We finished the Engagement Encounter this afternoon and I have to say that, much to my surprise, I found it really valuable. Topics covered included how to fight fair, forgiveness, sexual intimacy, family planning, values, planning and setting goals for our marriage, and creating our betrothal pledge.
Travis and I had already spoken about a lot of these topics, and there weren’t any major surprises, but I really enjoyed having dedicated time for us to explore these topics with no interruption. We were forced to be really focused, which was exhausting, but in the end very worthwhile.
I think we both took a lot of things away from the encounter, but for me the biggest thing I took away was a new found respect for marriage. I’ve been struggling with the question why do people get married?
Of course, I love Travis and want to spend my life with him. I want to have children with him and for legality reasons I figured getting married made that easier and less complicated. I certainly don’t have the pressures that my mother or grandmother faced when it came to marriage. I know I can support myself financially. Romantic right?
I hadn’t thought a lot about the way that God played into our relationship until this weekend. Suddenly, our relationship and our future marriage have a lot more significance.
Before I met Travis I had been single for quite awhile with no serious boyfriends or prospects. So it got to the point where I prayed one really simple prayer, “God please bring me one good man. Just one.”
I hadn’t thought about this in a long time, but the prayer was answered, and not just with a good man, but a great man.
Let me back up and explain for a second why we are having a Catholic wedding or at least why we thought we were having a Catholic wedding.
Religion has always been a part of my life and I’m what is called a Cradle Catholic. I spent my childhood in CCD classes and Sundays at church. Throughout my life religion has played a role in significant ways – when my mom had cancer I relied on my faith and prayer, when I faced my own health issues I prayed and prayed that things would get better, when my heart was broken I prayed and found solace in knowing that there was purpose behind my pain, when I have a tough decision to make I pray for guidance.
I haven’t always been devout or perfect. There have been times when I don’t feel particularly connected to God.
When we got engaged I found myself at a crossroads.
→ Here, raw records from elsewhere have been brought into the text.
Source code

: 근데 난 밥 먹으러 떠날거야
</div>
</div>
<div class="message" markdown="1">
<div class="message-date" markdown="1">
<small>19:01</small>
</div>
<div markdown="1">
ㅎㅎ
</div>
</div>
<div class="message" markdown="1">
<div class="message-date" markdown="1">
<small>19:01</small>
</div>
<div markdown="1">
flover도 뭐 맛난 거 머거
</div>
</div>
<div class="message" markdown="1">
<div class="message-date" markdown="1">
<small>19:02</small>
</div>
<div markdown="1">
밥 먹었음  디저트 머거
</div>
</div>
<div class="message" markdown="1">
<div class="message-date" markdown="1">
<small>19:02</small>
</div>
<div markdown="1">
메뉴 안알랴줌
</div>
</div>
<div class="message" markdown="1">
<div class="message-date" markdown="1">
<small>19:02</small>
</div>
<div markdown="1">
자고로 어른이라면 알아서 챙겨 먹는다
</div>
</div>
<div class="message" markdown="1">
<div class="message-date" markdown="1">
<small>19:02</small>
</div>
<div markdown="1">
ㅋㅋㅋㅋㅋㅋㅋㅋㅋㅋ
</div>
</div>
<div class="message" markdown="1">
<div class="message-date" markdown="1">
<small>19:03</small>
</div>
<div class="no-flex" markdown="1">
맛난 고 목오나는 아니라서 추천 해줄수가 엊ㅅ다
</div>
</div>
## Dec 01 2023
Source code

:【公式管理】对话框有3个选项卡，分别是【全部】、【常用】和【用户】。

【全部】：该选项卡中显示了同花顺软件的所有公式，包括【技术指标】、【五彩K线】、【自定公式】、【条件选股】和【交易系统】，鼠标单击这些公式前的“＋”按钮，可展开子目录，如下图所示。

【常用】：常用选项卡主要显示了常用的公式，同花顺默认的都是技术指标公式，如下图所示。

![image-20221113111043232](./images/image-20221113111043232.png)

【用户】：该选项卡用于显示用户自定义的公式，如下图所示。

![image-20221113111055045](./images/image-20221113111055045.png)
Having a non-secular wedding would certainly be easier, but my gut said that having a traditional wedding was important to me.
Here is how I rationalized it:
- Tradition – My family has practiced this religion for generations.
- Travis didn’t have a preference.
- I knew that I wanted to have a ceremony that was meaningful.
After spending the weekend talking about marriage I realized what makes a Catholic marriage different from a normal civil service. In the Catholic religion marriage is seen as a Sacrament. This means that in the church, marriage is the same honor as becoming a priest or nun. It is seen as a calling and has a purpose.
The calling begins when two people fall in love. I truly believe that when Travis and I met we were brought together by a force greater than cupid.com. When a couple make the choice to marry, they choose to have that calling recognized, cemented and celebrated by their community of family, friends and church.
Then it is the couple’s responsibility to share their love with that community and to be role models for a strong marriage. Not to go too JC on you, but it is our responsibilty to demonstrate God’s love through our relationship.
This purpose makes it that much more sacred and special to me. I had never thought of the marriage as greater than Travis and I. I had imagined us having a family together, but never that our marriage would matter to anyone else.
I hope this is making sense? I feel a lot of emotion about this topic and hope that I’m not boring you with all of these thoughts. This was what Oprah would call an A-Ha! moment.
Anyway, more to come about the encounter, but I would highly recommend it to anyone who is considering having a Catholic wedding. And if you aren’t Catholic, but you feel that tug in your heart that is telling you that your wedding ceremony should be sacred than I would encourage you to seek out a similiar program of your own faith.
Love is a powerful thing and it’s our responsibility to show that love to the world.